Ultrahuman Users got an UNSTABLE response

How to consume Gits - Khatta Dhokla without glucose spikes

Portion Control

Start by reducing the portion size of the Khatta Dhokla you consume. Eating smaller amounts can help manage blood sugar levels effectively.

Pair with Protein

Include a source of protein in your meal, such as a small serving of paneer, tofu, or a handful of nuts. Protein can help slow the absorption of carbohydrates.

Add Healthy Fats

Incorporate healthy fats like avocado slices or a teaspoon of olive oil into your meal. Fats can also slow down the digestion of carbohydrates.

Include Fiber-Rich Foods

Combine the dhokla with fiber-rich vegetables like spinach, broccoli, or carrots.
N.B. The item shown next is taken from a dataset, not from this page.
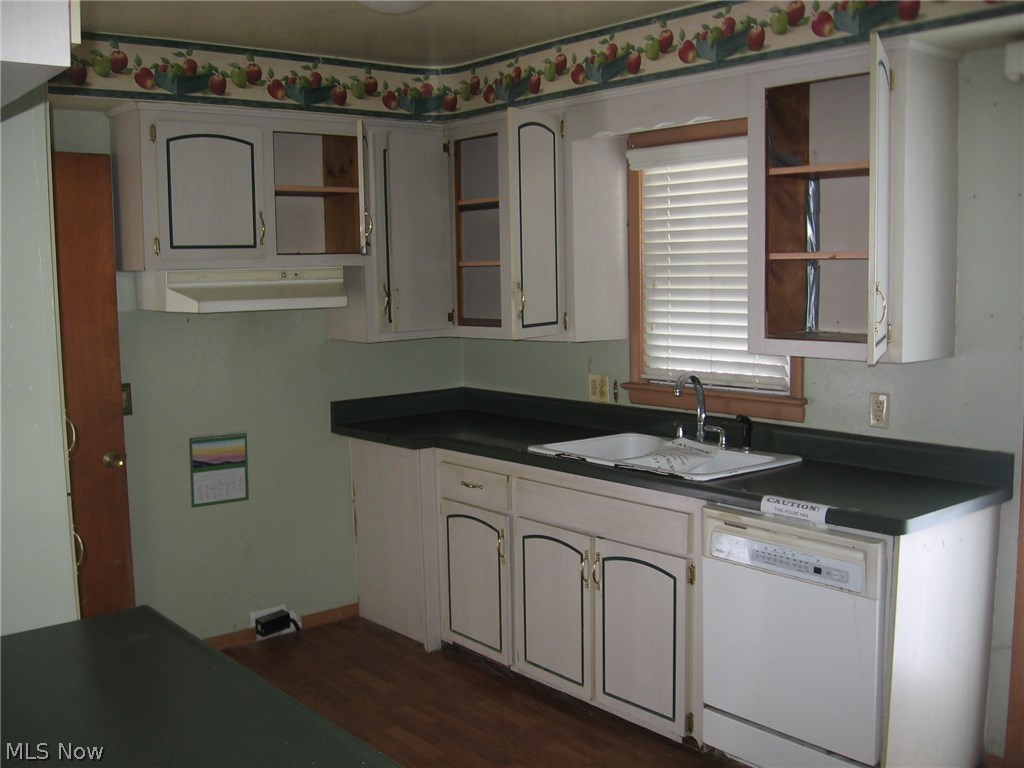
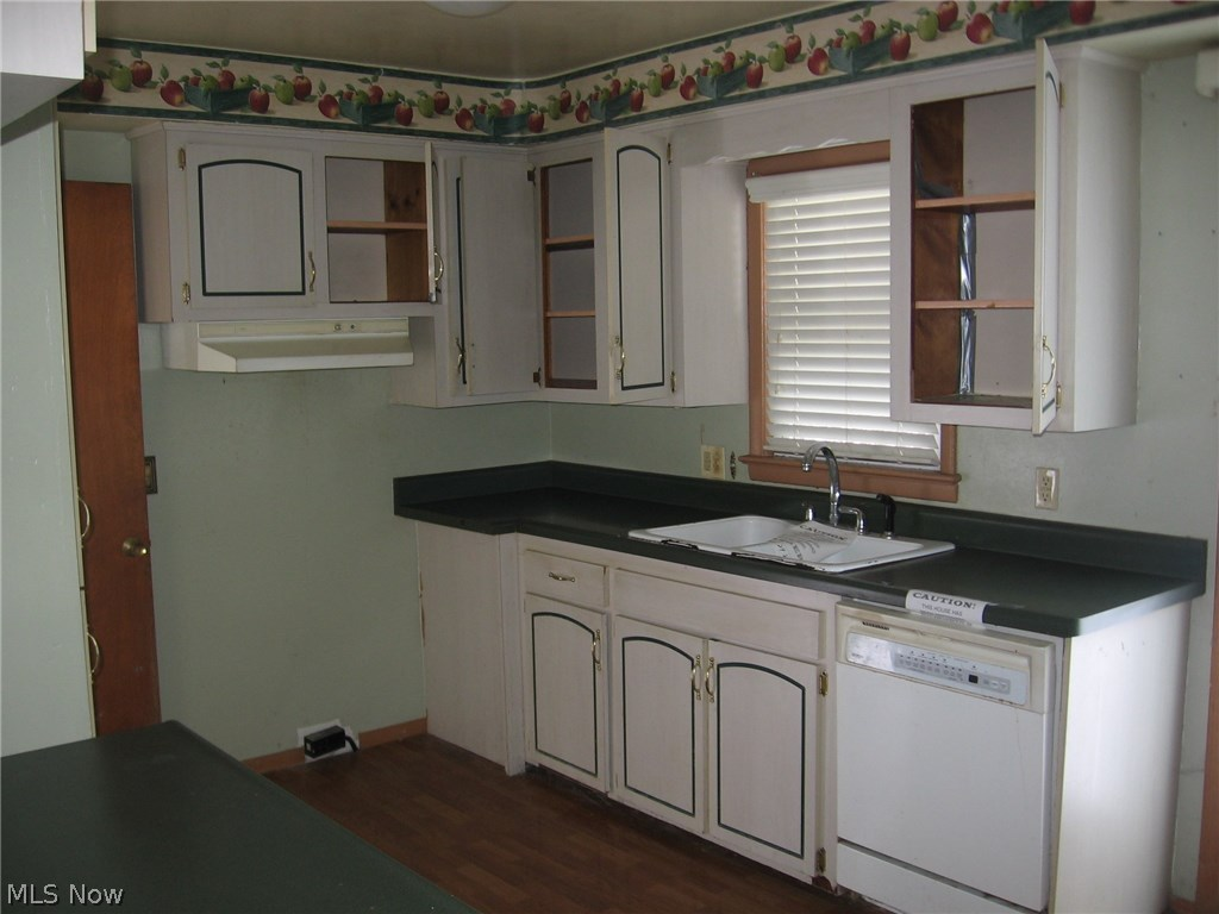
- calendar [188,430,250,509]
Fiber helps to moderate blood sugar spikes by slowing digestion.

Stay Hydrated

Drink plenty of water throughout the day. Proper hydration can aid in maintaining stable blood sugar levels.

Engage in Light Physical Activity

Consider taking a short walk after meals. Physical activity can help your body use up glucose more efficiently.

Monitor Meal Timing

Spread out your carbohydrate intake by eating smaller amounts more frequently rather than consuming large quantities at once.

Limit Added Sugar

Avoid adding extra sweeteners or sugary condiments to your meal, which can contribute to blood sugar spikes.

Choose Fermented Foods

Include fermented foods like yogurt or kimchi, which can have a positive impact on gut health and potentially improve blood sugar regulation.

Consult a Nutritionist

If you continue to experience issues with blood sugar spikes, seek advice from a nutritionist or healthcare provider for personalized guidance.